---- Source document
EX-5.2 3 ea020000209ex5-2_toy.htm OPINION OF COOLEY LLP AS TO VALIDITY OF ADDITIONAL WARRANTS OF THE REGISTRANT BEING REGISTERED

Exhibit 5.2

 

 

Will H. Cai
+852 3758 1210
wcai@cooley.com

 

May 1, 2024

 

TOYO Co., Ltd
Tennoz First Tower F5, 2-2-4
Higashi-shinagawa, Shinagawa-ku
Tokyo, Japan 140-0002

 

Ladies and Gentlemen:

 

We have acted as U.S. counsel to Vietnam Sunergy Cell Company Limited, a Vietnamese company (“TOYO Solar”), in connection with the filing by TOYO Co., Ltd, a Cayman Islands exempted company (the “Company”), of a Registration Statement on Form F-4 (the “Registration Statement”) with the Securities and Exchange Commission (the “Commission”) pursuant to Rule 462(b) under the Securities Act of 1933, as amended (the “Securities Act”) for the registration of the assumption by the Company of 60,833 warrants issued or to be issued to Blue World Holdings Limited, a Hong Kong private company limited by shares (the “Sponsor”), the sponsor of Blue World Acquisition Corporation, a Cayman Islands exempted company (“BWAQ”), and Fuji Solar Co., Ltd, a Japanese company (“Fuji Solar”), in satisfaction of certain working capital loans and extension loans made or to be made by the Sponsor or its designees and Fuji Solar(together the “Warrants”), each Warrant to entitle the holder thereof to acquire one ordinary share of the Company, par value $0.0001 per share (the “Company Shares”). The Warrants were or will be initially issued pursuant to the Warrant Agreement dated January 31, 2022 (the “Warrant Agreement”) by and between BWAQ, and Continental Stock Transfer & Trust Company (the “Warrant Agent”). The Warrant Agreement is to be amended by an Assignment, Assumption and Amended & Restated Warrant Agreement (the “Warrant Assumption Agreement”) by and among BWAQ, the Company and the Warrant Agent. Upon the consummation of the merger (the “Merger”) provided for in the Agreement and Plan of Merger dated August 10, 2023 (as amended on December 6, 2023, February 6, 2024, and February 29, 2024, the “Business Combination Agreement”) by and among BWAQ, TOYO Solar, the Company and other parties thereto, each outstanding Warrant shall automatically cease to represent a right to acquire BWAQ ordinary shares and will automatically represent a right to acquire Company Shares. The Registration Statement incorporates by reference the registration statement on Form F-4 (333-277779) (the “Prior Registration Statement”), including the related proxy statement/prospectus (the “Prospectus”) included in the Prior Registration Statement.
--------
---- Task material
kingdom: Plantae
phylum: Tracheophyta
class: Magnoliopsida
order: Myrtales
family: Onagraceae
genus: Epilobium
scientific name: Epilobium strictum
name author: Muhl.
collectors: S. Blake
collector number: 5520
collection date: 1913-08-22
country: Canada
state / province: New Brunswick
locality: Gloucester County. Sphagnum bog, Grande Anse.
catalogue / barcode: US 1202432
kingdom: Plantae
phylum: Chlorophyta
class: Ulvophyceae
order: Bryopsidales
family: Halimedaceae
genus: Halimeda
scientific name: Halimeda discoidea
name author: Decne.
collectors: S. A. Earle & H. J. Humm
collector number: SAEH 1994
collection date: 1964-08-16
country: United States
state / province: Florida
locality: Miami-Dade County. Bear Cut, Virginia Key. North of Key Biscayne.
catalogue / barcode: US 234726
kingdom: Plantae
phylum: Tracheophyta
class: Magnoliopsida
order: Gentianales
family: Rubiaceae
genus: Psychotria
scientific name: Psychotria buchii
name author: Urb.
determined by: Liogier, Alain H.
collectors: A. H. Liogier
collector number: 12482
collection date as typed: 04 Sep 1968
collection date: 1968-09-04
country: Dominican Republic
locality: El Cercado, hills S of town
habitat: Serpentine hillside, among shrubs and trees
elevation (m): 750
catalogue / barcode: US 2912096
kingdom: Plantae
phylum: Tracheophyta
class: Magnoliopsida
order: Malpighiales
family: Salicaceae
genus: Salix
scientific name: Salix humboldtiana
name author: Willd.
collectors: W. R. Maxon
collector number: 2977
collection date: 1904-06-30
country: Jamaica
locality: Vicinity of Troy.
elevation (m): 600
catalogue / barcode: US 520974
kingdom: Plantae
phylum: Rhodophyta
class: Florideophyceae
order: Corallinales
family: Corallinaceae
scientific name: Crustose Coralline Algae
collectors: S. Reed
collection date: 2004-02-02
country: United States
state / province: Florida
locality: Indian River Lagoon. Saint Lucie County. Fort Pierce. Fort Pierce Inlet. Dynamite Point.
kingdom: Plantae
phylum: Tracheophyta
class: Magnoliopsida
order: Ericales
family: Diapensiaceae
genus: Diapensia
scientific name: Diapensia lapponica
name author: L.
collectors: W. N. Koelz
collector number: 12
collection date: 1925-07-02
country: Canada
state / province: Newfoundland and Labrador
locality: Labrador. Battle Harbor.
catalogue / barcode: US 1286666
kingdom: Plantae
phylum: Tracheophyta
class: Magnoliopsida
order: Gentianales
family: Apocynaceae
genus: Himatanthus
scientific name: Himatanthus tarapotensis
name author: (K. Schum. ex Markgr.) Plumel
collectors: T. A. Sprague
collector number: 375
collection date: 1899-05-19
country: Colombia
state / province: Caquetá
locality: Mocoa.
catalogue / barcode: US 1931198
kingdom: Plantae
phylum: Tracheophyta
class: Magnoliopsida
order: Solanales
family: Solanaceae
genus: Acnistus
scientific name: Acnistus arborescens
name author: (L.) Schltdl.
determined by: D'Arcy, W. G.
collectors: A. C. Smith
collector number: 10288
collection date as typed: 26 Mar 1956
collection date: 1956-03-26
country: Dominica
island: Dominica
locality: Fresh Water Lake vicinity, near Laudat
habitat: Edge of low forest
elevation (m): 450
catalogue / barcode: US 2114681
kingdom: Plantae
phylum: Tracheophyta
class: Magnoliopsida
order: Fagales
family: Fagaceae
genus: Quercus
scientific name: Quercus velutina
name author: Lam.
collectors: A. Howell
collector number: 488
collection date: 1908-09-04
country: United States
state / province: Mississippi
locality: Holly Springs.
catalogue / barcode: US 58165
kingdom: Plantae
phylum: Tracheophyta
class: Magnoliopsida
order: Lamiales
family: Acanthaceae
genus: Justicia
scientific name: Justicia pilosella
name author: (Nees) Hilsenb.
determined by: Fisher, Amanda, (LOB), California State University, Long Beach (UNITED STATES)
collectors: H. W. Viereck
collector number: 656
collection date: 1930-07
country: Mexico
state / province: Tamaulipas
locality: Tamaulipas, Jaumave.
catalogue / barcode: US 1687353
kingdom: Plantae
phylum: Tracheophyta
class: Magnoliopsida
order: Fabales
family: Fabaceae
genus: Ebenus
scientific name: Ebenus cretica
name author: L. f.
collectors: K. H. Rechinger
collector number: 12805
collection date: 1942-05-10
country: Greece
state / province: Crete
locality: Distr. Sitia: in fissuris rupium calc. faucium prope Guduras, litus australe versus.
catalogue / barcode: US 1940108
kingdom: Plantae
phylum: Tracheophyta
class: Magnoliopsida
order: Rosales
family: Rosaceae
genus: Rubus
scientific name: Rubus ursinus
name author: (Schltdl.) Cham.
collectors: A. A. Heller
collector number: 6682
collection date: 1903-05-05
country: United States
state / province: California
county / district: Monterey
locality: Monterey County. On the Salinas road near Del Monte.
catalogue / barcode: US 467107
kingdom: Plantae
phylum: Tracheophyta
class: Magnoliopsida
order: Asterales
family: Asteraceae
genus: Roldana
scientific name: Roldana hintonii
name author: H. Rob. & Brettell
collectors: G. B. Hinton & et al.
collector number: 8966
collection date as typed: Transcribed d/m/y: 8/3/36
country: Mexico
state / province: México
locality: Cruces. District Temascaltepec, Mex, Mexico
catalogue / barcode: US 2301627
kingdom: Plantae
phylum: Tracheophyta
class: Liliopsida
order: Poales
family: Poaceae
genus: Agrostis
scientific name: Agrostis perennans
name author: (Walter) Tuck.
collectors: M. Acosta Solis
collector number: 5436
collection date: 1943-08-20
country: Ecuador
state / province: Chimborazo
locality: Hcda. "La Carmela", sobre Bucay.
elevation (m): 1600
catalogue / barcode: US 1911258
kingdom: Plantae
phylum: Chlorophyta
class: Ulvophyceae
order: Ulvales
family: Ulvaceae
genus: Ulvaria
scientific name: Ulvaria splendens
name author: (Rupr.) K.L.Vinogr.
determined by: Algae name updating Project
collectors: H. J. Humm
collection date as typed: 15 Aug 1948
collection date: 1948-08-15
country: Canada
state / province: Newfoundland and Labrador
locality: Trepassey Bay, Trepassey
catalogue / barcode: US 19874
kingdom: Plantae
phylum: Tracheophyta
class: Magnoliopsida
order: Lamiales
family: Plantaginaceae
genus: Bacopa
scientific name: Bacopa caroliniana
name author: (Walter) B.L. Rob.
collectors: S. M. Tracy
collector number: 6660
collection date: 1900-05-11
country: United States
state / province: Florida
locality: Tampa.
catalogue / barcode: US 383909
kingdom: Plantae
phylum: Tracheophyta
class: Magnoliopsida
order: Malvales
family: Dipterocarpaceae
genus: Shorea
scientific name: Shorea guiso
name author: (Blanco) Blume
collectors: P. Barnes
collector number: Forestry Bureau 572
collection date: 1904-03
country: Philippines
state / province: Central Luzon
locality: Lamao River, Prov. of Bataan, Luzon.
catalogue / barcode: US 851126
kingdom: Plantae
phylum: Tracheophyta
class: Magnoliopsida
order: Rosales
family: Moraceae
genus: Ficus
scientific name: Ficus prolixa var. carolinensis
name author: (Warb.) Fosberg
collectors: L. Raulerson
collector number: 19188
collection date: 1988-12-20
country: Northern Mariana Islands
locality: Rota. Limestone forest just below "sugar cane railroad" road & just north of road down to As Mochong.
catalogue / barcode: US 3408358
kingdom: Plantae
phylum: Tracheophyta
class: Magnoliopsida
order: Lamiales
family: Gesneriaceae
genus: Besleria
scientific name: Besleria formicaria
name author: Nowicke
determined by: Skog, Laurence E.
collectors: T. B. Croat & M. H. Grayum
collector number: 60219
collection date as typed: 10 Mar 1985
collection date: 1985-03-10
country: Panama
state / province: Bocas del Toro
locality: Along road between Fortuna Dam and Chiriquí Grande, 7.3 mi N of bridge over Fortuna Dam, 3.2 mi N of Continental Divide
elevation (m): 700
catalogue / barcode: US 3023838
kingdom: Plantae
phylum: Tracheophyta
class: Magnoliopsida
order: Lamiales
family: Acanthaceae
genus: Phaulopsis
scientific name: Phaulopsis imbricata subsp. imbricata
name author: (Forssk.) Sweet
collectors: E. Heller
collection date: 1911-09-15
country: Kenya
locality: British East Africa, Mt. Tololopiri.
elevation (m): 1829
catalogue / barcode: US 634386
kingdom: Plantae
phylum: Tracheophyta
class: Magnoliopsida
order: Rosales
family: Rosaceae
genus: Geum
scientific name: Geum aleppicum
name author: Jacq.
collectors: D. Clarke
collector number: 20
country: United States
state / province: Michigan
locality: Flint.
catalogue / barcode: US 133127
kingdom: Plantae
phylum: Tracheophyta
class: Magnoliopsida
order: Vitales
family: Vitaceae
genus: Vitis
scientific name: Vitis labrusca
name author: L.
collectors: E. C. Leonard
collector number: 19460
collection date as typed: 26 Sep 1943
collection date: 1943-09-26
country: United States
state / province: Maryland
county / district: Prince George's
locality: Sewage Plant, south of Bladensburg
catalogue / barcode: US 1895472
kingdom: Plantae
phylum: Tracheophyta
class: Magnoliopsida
--------
Request 1: Translate this sentence from the Cooley opinion letter into Spanish: "The Warrant Agreement is to be amended by an Assignment, Assumption and Amended & Restated Warrant Agreement (the “Warrant Assumption Agreement”) by and among BWAQ, the Company and the Warrant Agent."
Request 2: In the rows, turn everything from the line containing "determined by: Skog, Laurence E." down to the line containing "scientific name: Phaulopsis" into a numbered list, including both of those lines.

Written reply 1: El Acuerdo de Warrants será modificado mediante un Acuerdo de Cesión, Asunción y Acuerdo de Warrants Modificado y Reformulado (el “Acuerdo de Asunción de Warrants”) celebrado entre BWAQ, la Compañía y el Agente de Warrants.

Written reply 2:
1. determined by: Skog, Laurence E.
2. collectors: T. B. Croat & M. H. Grayum
3. collector number: 60219
4. collection date as typed: 10 Mar 1985
5. collection date: 1985-03-10
6. country: Panama
7. state / province: Bocas del Toro
8. locality: Along road between Fortuna Dam and Chiriquí Grande, 7.3 mi N of bridge over Fortuna Dam, 3.2 mi N of Continental Divide
9. elevation (m): 700
10. catalogue / barcode: US 3023838
11. kingdom: Plantae
12. phylum: Tracheophyta
13. class: Magnoliopsida
14. order: Lamiales
15. family: Acanthaceae
16. genus: Phaulopsis
17. scientific name: Phaulopsis imbricata subsp. imbricata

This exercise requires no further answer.